The study found that the majority of the H-4 population are highly skilled, educated workers in the Science, Technology, Engineering, and Math (STEM) fields with a concentration in the computer, math, statistics, business, finance, management, and health care fields. Although the Trump Administration suggests that eliminating the H-4 EAD would allow U.S. workers the opportunity to secure jobs in those fields, data shows that there are not enough qualified U.S. workers to fill those jobs. It is also important to note that the current unemployment rate is 3.8% and the total number of H-4 spouses with employment authorization is likely less than 50,000 throughout the country.

We anticipate that the public comments will include research studies, such as the cost-benefit analysis commissioned by AILA, and that USCIS will need to review the comments (which are publicly available) and justify the rule with well-reasoned, rational explanations. This is going to be difficult based upon the very small number of individuals granted work authorization, the benefit of those workers to the economy as documented by the economic studies, and the historically low unemployment rate. It is also likely that the comments will note the discriminatory nature of the rule as it targets with surgical precision the right of Indian women to work. We anticipate that if the proposal is published as a final rule, the economic studies and arguments presented in the comments will be the basis of litigation challenging the rule.

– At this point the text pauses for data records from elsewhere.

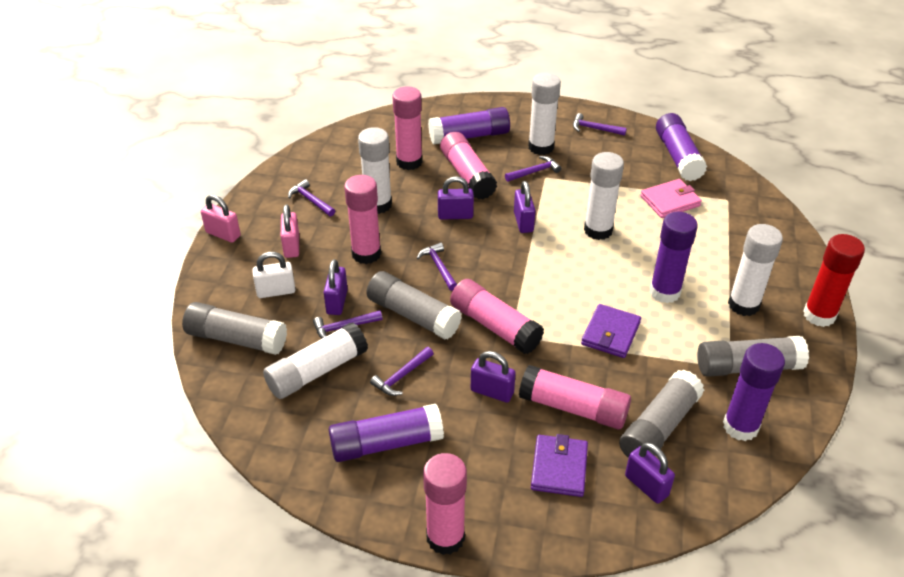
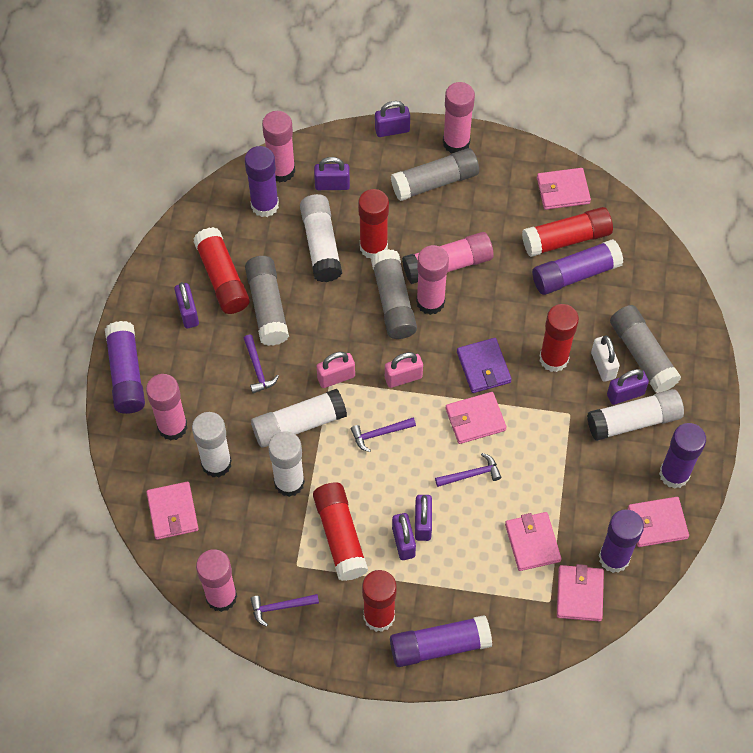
pink wallet: 1 -> 6
purple glue stick: 5 -> 6
purple hammer: 6 -> 4
purple padlock: 5 -> 6
purple wallet: 2 -> 1
red glue stick: 1 -> 6

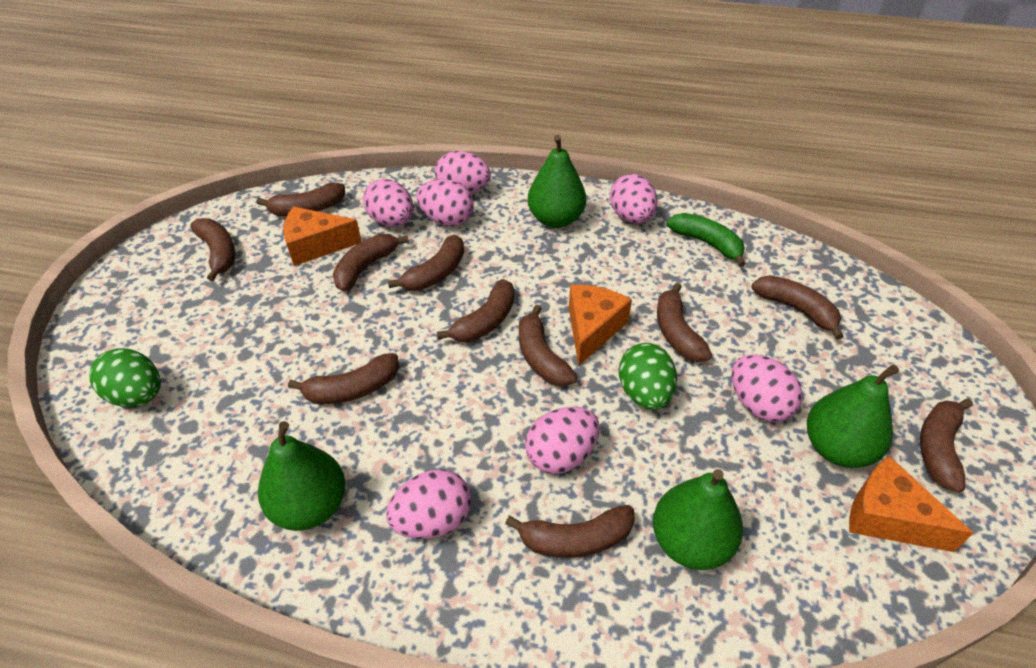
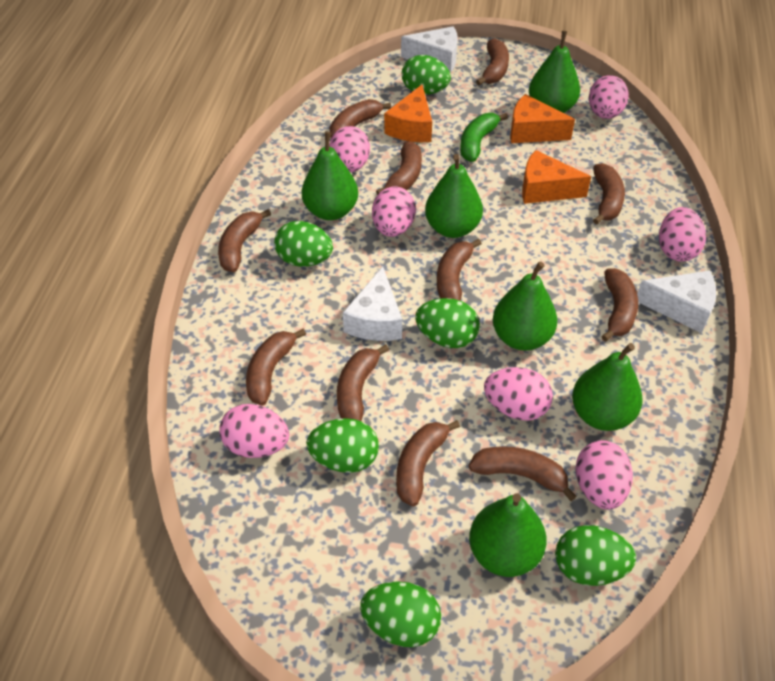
green egg: 2 -> 6
green pear: 4 -> 6
white cheese: 0 -> 3

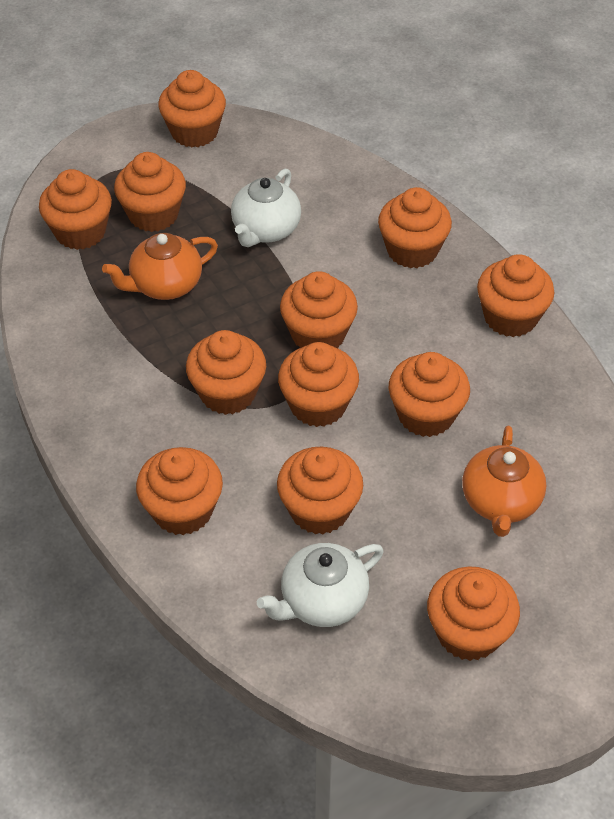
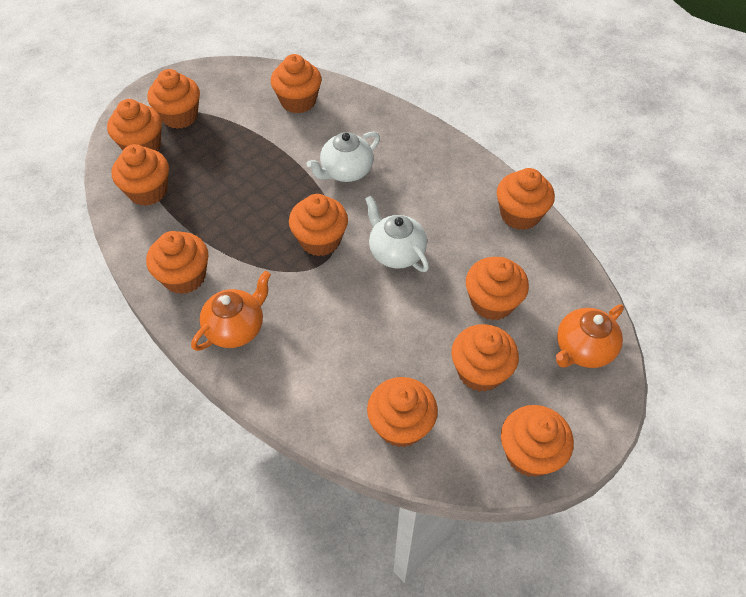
orange cupcake: 12 -> 11

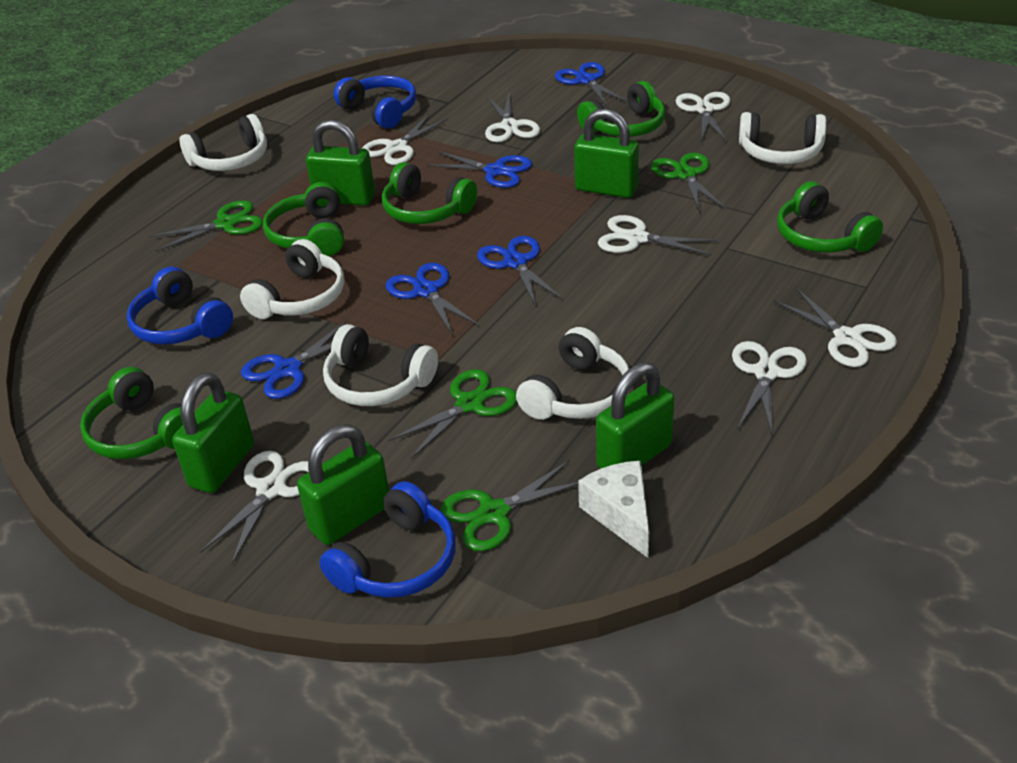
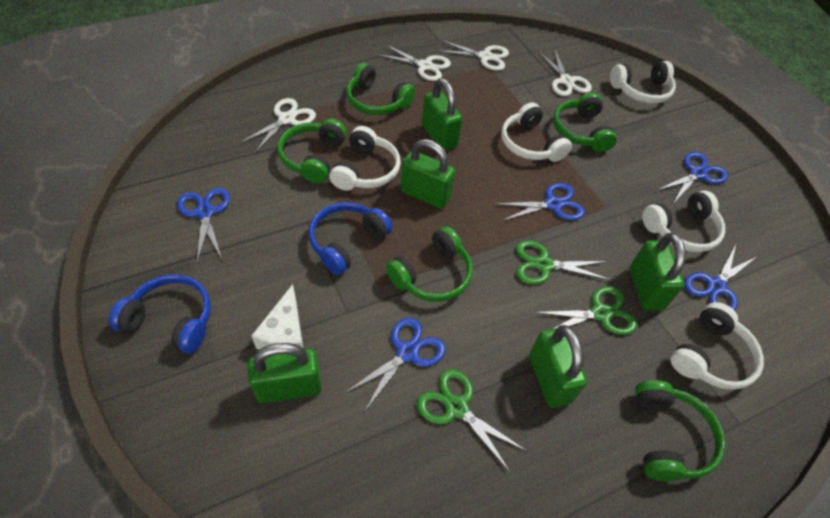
blue headphones: 3 -> 2
green scissors: 4 -> 3
white scissors: 7 -> 4

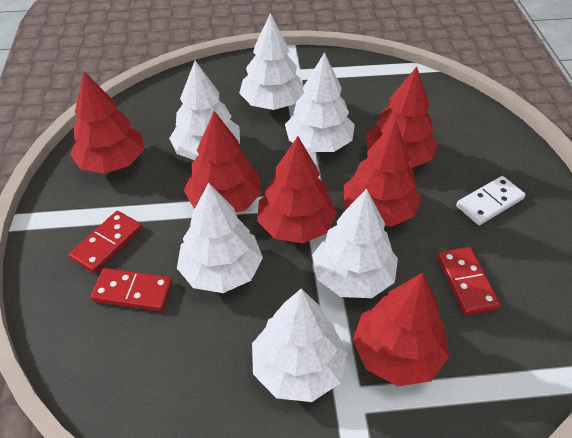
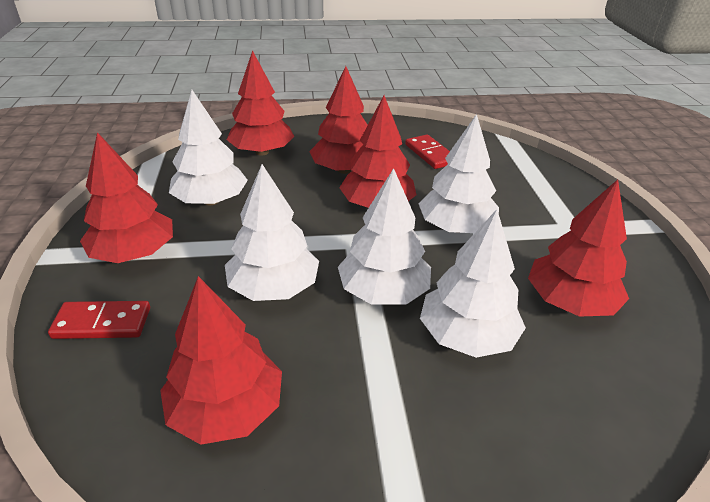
red domino: 3 -> 2
white domino: 1 -> 0
white tree: 6 -> 5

While we can’t predict the outcome of the anticipated litigation, it is likely the rule will be delayed by the litigation as the Administration struggles to justify the proposed regulation.

In conclusion, we do not expect the rule to be implemented in the near term. In the meantime, foreign nationals and employers relying upon the H-4 EAD should not panic. We anticipate that the EAD will continue to be issued for the foreseeable future (albeit, the processing times have continued to grow) and once issued, will be valid for the full term. It is unlikely that the government will revoke existing EADs even if the rule is published in final form. Although, if the rule is published and becomes effective, H-4 EADs may not be renewed. Until then, we continue to advise clients that the H-4 EAD is still a viable option for work authorization.